Extract →
^^^^^^^^

When an external API — payment gateway, SMS provider, identity service — starts returning errors, repeated synchronous retries amplify load on an already-struggling service and cascade failures throughout your application. CWE-703 (improper check for exceptional conditions) applies to this failure mode. ISO 25010 reliability.fault-tolerance requires the system to degrade gracefully under component failures; a missing circuit breaker means one downstream outage can freeze all request-handling threads or queue workers indefinitely, taking down your entire service.
Medium because without circuit-breaking, a single downstream API failure causes cascading thread exhaustion or queue saturation across the entire application.
Use the opossum library for Node.js or implement a minimal hand-rolled breaker for fetch-based calls. The breaker must track failure rate and reject calls when the circuit is open.
// lib/circuit-breaker.ts
import CircuitBreaker from 'opossum'
export function createBreaker<T>(fn: (...args: unknown[]) => Promise<T>) {
return new CircuitBreaker(fn, {
timeout: 5000, // fail after 5s
errorThresholdPercentage: 50, // open at 50% failure rate
resetTimeout: 30000, // retry after 30s
})
}
// Usage:
const breaker = createBreaker(callPaymentAPI)
const result = await breaker.fire(payload)
Wrap the three highest-traffic external integrations first: payment, auth, and any real-time data feed.

^^^^^^^^

Work instructions →
Continue the circuit breaker guide from the point where it stops. The rows that follow are drawn from a different source than the text above.

Study material →
^^^^^^^^

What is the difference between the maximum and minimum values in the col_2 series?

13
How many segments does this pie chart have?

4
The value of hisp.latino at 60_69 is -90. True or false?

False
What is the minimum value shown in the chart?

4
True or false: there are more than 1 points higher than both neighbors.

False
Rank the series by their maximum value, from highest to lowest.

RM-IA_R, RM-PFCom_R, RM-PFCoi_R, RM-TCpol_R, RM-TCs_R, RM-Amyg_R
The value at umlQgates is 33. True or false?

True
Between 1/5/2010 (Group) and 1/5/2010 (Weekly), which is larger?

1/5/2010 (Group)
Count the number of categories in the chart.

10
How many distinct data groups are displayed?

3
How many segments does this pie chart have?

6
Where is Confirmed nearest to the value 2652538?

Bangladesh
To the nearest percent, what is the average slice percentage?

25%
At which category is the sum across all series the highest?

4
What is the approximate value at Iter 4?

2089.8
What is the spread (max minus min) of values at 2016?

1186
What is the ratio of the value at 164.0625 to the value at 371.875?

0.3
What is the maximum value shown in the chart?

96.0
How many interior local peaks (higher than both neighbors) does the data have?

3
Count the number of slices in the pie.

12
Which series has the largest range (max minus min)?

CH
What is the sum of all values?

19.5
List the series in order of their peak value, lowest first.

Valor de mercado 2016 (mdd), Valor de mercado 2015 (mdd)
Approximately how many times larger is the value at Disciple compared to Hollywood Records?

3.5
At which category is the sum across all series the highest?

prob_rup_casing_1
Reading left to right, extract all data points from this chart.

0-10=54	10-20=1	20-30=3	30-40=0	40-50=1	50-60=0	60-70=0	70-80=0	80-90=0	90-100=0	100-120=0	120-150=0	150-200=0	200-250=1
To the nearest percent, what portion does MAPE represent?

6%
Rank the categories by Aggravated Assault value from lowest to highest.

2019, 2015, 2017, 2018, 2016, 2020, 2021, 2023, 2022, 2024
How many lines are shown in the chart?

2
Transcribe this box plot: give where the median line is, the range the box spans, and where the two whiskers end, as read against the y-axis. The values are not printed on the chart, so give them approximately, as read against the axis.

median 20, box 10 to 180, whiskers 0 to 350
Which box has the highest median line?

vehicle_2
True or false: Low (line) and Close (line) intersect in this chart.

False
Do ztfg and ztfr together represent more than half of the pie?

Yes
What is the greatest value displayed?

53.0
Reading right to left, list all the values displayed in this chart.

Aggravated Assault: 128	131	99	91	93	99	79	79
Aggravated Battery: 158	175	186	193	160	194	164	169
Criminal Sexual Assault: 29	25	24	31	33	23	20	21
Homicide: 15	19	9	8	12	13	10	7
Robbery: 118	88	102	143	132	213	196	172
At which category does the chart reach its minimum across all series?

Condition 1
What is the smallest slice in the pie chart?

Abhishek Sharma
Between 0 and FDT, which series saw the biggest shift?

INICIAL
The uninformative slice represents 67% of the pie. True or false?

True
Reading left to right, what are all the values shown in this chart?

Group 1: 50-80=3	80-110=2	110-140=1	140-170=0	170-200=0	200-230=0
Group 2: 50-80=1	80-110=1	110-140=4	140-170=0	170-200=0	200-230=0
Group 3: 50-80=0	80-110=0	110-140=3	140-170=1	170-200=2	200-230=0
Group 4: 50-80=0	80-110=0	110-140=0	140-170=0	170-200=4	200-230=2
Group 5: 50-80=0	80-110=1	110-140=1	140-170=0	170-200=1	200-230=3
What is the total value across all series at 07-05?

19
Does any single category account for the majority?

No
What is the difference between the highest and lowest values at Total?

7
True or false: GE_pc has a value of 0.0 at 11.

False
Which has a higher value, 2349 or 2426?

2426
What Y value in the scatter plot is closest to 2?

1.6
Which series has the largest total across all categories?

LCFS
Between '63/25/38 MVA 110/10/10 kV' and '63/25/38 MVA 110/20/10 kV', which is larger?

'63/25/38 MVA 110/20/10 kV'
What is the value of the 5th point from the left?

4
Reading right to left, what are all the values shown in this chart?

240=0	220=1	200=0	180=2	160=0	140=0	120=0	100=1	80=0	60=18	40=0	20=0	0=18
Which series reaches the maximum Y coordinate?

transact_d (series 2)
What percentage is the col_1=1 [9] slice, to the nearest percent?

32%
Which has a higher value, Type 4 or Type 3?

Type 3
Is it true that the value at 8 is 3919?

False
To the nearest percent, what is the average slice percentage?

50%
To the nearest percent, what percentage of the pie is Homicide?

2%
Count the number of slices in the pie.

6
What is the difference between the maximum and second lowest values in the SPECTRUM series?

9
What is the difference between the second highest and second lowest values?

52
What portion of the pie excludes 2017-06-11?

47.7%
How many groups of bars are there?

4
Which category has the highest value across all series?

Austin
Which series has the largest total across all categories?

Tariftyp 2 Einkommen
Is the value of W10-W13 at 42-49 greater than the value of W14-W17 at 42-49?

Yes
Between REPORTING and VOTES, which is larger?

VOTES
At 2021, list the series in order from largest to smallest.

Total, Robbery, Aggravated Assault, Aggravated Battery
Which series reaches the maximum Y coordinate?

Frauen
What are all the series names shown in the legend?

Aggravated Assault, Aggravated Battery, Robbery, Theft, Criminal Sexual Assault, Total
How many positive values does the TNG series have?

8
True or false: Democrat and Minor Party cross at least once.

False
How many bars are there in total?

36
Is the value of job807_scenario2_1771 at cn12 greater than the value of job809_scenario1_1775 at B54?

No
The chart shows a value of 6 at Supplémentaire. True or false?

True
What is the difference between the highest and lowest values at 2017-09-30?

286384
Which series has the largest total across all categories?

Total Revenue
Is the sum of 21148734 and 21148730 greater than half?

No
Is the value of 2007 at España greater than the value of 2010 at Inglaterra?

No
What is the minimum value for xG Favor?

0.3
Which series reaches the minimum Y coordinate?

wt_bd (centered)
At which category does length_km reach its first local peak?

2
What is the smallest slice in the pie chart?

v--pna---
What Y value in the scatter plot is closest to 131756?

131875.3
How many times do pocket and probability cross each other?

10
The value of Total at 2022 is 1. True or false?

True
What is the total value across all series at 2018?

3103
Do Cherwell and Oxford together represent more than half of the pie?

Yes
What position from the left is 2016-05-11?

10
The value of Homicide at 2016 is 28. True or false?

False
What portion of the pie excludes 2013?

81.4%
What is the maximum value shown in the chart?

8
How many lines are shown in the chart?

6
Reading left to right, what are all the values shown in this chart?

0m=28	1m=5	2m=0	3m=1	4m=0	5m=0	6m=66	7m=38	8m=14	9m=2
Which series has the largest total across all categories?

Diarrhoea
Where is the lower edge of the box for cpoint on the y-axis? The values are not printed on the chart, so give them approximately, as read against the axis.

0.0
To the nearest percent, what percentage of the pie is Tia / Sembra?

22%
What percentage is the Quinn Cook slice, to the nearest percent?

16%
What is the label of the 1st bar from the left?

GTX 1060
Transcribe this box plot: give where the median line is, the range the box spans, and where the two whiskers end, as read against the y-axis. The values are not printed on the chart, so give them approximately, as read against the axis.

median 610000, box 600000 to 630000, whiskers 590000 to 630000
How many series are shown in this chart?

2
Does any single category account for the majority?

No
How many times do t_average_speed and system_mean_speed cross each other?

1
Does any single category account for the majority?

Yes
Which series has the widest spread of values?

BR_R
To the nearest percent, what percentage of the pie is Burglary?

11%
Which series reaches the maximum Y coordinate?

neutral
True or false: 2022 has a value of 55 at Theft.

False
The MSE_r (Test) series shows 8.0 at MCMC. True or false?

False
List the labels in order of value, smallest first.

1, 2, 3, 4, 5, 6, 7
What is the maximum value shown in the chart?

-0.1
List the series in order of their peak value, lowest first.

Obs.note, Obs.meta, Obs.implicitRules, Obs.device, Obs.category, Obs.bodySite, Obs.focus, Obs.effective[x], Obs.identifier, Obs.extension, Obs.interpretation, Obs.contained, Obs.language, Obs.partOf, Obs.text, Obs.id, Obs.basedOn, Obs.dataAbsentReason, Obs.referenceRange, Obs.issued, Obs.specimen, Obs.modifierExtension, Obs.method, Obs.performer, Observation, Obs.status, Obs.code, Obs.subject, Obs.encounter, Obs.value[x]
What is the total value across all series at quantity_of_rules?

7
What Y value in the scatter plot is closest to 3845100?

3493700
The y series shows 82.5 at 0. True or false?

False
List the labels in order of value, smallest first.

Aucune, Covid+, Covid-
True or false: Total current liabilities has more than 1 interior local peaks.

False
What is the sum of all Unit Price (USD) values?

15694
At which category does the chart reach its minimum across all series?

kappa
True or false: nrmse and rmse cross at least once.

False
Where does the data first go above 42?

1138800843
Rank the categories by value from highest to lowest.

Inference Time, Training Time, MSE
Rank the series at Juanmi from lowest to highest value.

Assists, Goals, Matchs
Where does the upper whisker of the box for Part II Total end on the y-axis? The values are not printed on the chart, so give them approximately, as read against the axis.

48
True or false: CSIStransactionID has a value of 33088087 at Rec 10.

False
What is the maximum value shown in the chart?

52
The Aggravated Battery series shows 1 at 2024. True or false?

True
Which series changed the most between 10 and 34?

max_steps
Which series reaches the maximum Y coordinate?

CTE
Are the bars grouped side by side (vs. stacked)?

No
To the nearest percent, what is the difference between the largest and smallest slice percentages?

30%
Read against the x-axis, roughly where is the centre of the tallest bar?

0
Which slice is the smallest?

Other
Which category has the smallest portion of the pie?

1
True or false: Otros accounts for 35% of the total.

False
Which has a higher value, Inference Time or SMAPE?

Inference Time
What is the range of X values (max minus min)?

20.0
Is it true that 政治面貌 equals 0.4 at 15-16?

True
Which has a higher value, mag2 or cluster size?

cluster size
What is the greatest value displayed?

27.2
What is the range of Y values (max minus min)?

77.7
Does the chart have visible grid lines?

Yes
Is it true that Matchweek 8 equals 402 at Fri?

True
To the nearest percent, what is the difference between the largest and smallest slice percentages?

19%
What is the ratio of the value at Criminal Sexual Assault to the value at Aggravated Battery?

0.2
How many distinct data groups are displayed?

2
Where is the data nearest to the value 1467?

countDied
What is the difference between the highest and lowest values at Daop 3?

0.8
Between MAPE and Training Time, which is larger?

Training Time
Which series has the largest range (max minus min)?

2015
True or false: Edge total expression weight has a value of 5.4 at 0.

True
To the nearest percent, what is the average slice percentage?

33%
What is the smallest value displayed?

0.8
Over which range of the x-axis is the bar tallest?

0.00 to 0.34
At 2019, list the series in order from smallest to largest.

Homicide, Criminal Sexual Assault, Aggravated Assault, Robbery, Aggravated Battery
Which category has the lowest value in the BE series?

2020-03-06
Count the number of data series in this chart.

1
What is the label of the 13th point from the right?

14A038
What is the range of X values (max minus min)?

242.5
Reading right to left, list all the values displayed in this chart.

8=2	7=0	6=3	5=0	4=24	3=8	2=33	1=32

^^^^^^^^

Task response →
ID: error-resilience.network-api-resilience.circuit-breaker-pattern
Severity: medium
What to look for: Count all external service integrations (APIs, databases, third-party services). Enumerate which implement circuit breaker or fallback patterns vs. which fail directly on service unavailability. Search for circuit breaker implementation or library (opossum, circuitbreaker, or hand-rolled logic). Look for a pattern that tracks error rates and fails fast when a threshold is exceeded, preventing cascading failures when an external API is down.
Pass criteria: A circuit breaker is implemented for external API dependencies that opens when error rate exceeds a threshold and prevents cascading failures. At least 50% of external service integrations should implement circuit breaker or fallback patterns.
Fail criteria: No circuit breaker pattern found; all API calls are retried indefinitely without failure detection.
Skip (N/A) when: The application has no external API dependencies.
Cross-reference: For retry logic, see retry-logic-backoff. For graceful API failure, see graceful-api-failure.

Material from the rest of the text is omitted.